Browne lab Earns NIH Grant to Study Cannabis Effects on HIV Reservoir

The National Institute on Drug Abuse, part of the NIH, is funding the Browne lab in the UNC HIV Cure Center for a study on the effects of cannabis use on the reservoir of HIV that is dormant within patients but becomes activated and spreads when antiretroviral medications are ceased. This phenomenon is called HIV latency, and it's considered the main barrier to eradicating the virus that causes AIDS.

UNC HIV Cure Center researcher Ed Browne, PhD, assistant professor in the UNC Department of Medicine, is the principal investigator of this $4-million, five-year research project. He is a member of the UNC Institute for Global Health and Infectious Diseases.

Increasing evidence suggests that drugs of abuse, such as the cannabis (or marijuana), affect the size and nature of the virus reservoir. Cannabis activates the CB2 receptors that are widely expressed on the surface of immune cells, including the CD4 T cells.

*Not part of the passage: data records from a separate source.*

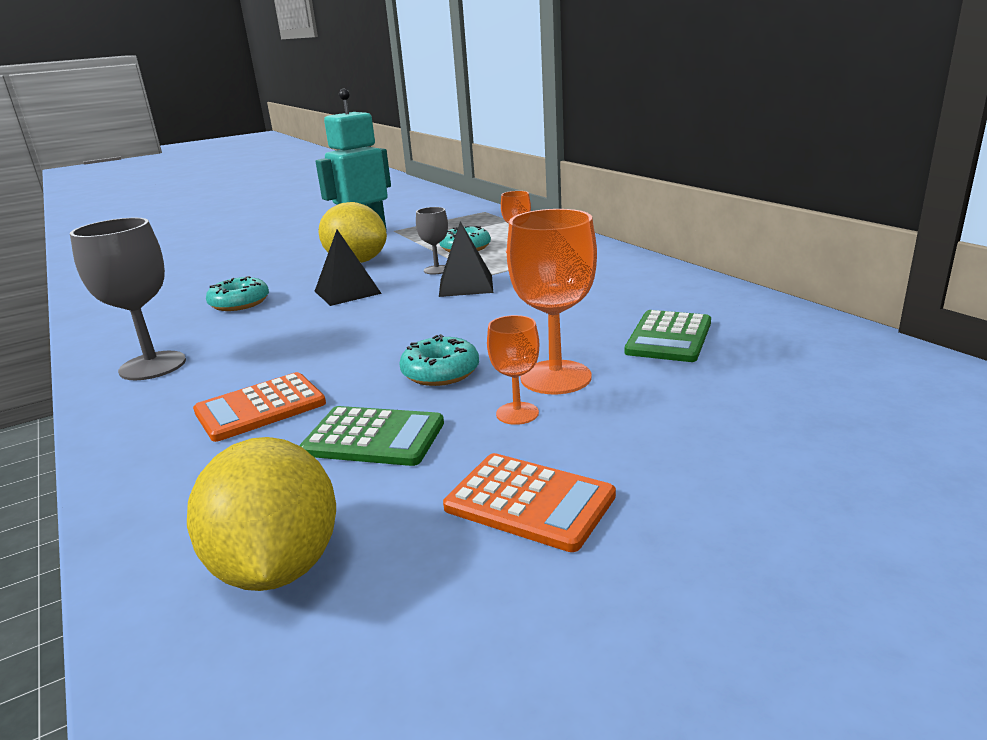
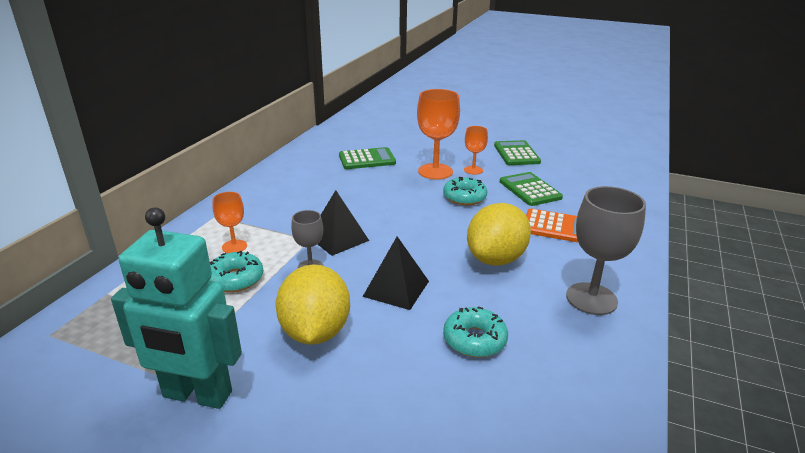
camera: 130 degrees left, 5 degrees up
yellow lemon [187,437,336,591] -> yellow lemon moved to [467,203,531,266]
orange calculator [443,453,616,552] -> green calculator [494,140,541,165]

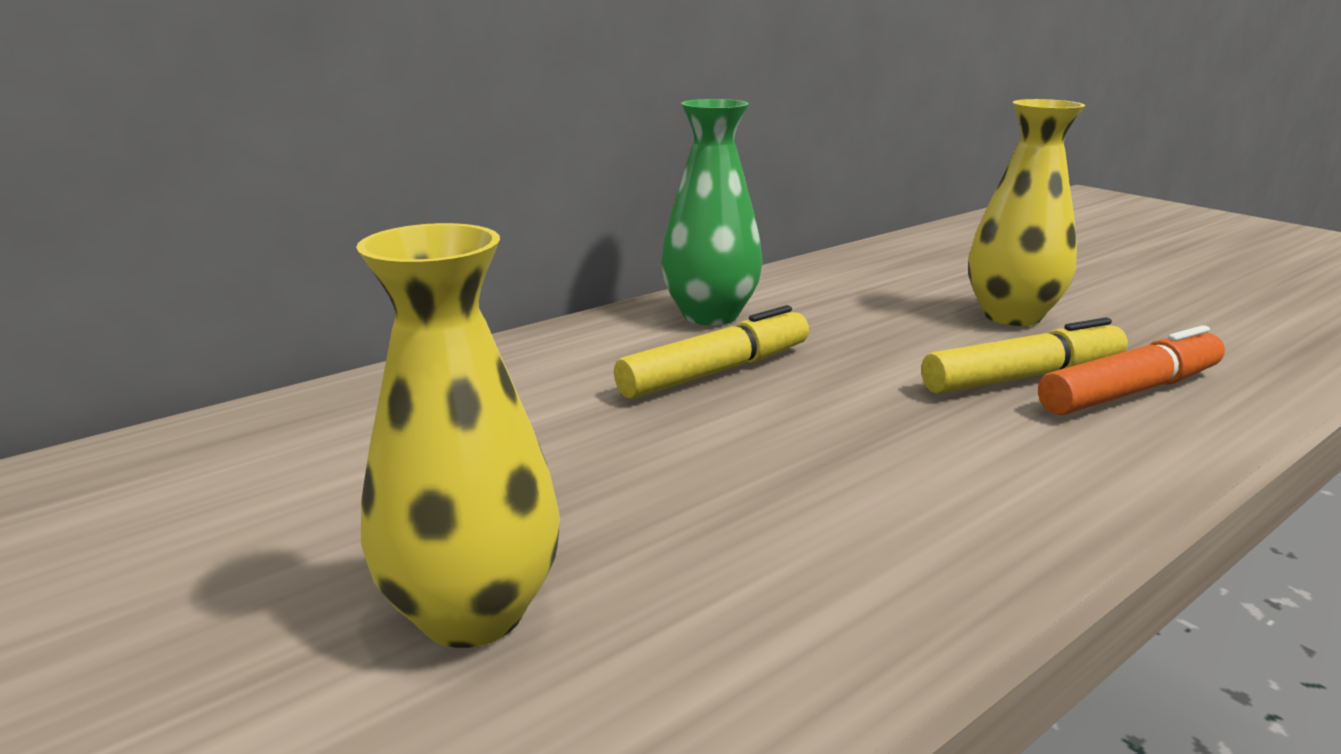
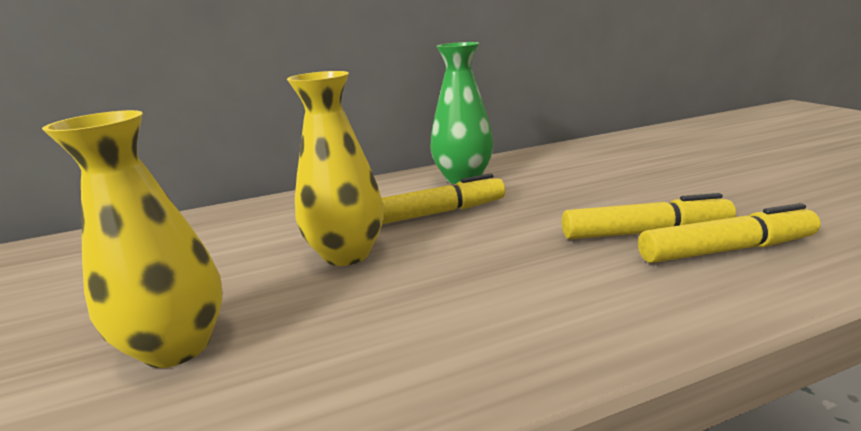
camera: 20 degrees right, 0 degrees up
yellow vase [968,99,1085,326] -> yellow vase moved to [287,71,384,266]
orange marker [1038,325,1225,415] -> yellow marker [638,203,821,263]

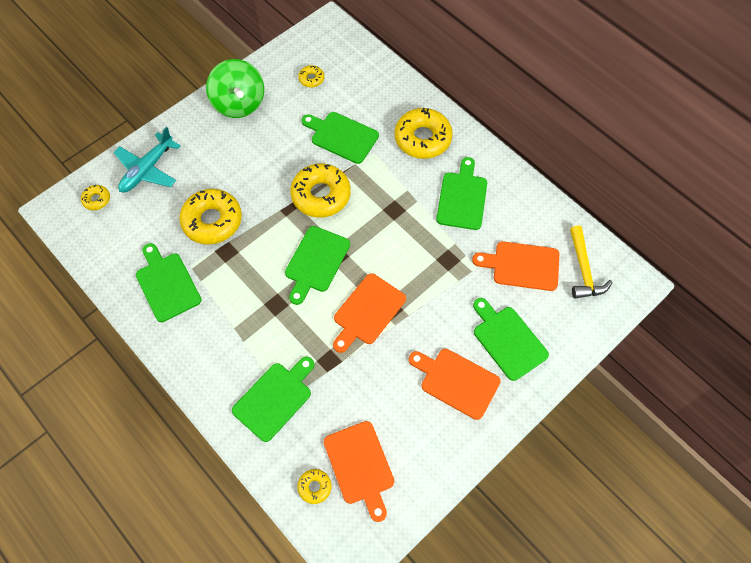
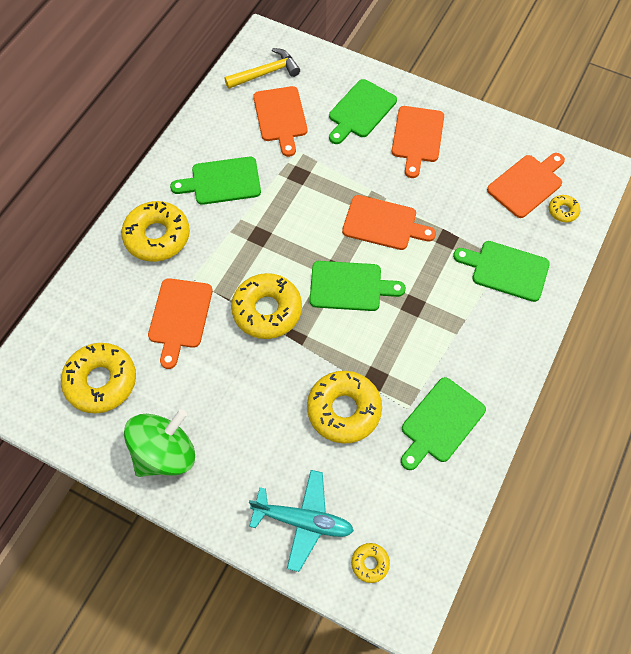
camera: 110 degrees left, 0 degrees up
yellow donut [298,65,324,87] -> yellow donut [61,343,136,413], size x2.12
green cutting board [302,112,379,164] -> orange cutting board [148,278,213,369]

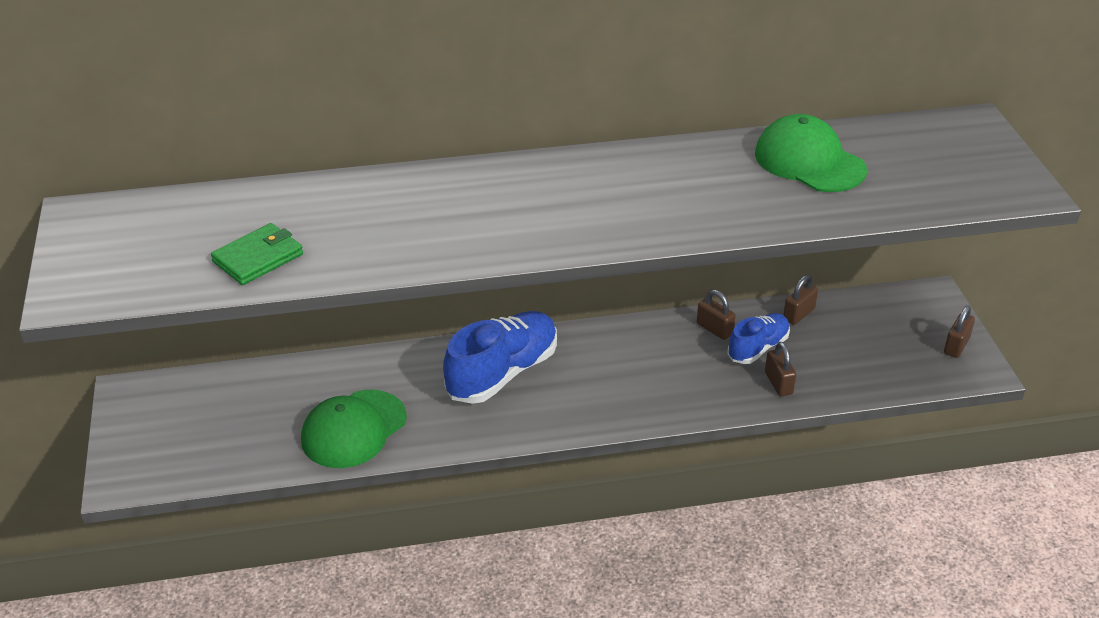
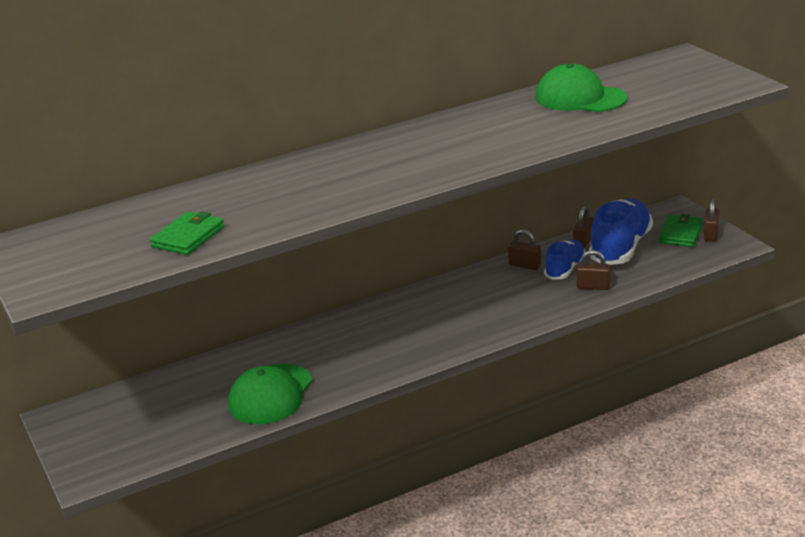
camera: 15 degrees left, 10 degrees down
blue shoe [443,311,557,404] -> blue shoe moved to [589,198,653,265]
brown padlock [765,342,796,396] -> brown padlock turned 45 degrees counterclockwise [576,250,611,290]
none -> green wallet [658,214,703,247]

"Our hypothesis is that cannabis exposure during HIV infection alters the size, location, and genetic characteristics of the latent HIV reservoir through the activation of CB2-dependent cell signaling in CD4 T cells," Browne said.

He added, "Defining the impact of cannabis on the latent HIV reservoir will be important to designing appropriate approaches to clear the reservoir from people with HIV who use these drugs."

To achieve this goal, the UNC Cure Center research team will use cutting edge methods from the fields of single cell multi-omic analysis to characterize the effect of cannabis on the latent HIV reservoir.

First, the researchers will capitalize on a primary CD4 T cell model of HIV latency developed in the Browne lab to investigate how CB-induced signaling impacts viral/host gene expression and chromatin structure in latently infected cells.

Second, they will use a newly developed single cell experimental assay to determine the impact of cannabis use on the size and location of the intact HIV reservoir. For this they will analyze samples from a cohort of cannabis-using individuals with HIV.

Third, they will extend their findings to conduct a detailed genomic analysis of the impact of cannabis use on cellular and viral gene expression in people with HIV. Specifically, the researchers will analyze blood cells and CD4 T cells from cannabis-using individuals, using single cell RNA sequencing technologies, and compare what they find to non cannabis-using individuals with HIV. The researchers will identify any cellular and genetic signatures that distinguish cannabis-using people with HIV from non-using HIV-positive individuals.

"We think this research will advance our understanding of how the latent reservoir is regulated, and it could reveal new tools for further characterizing or clearing the reservoir from HIV-positive individuals."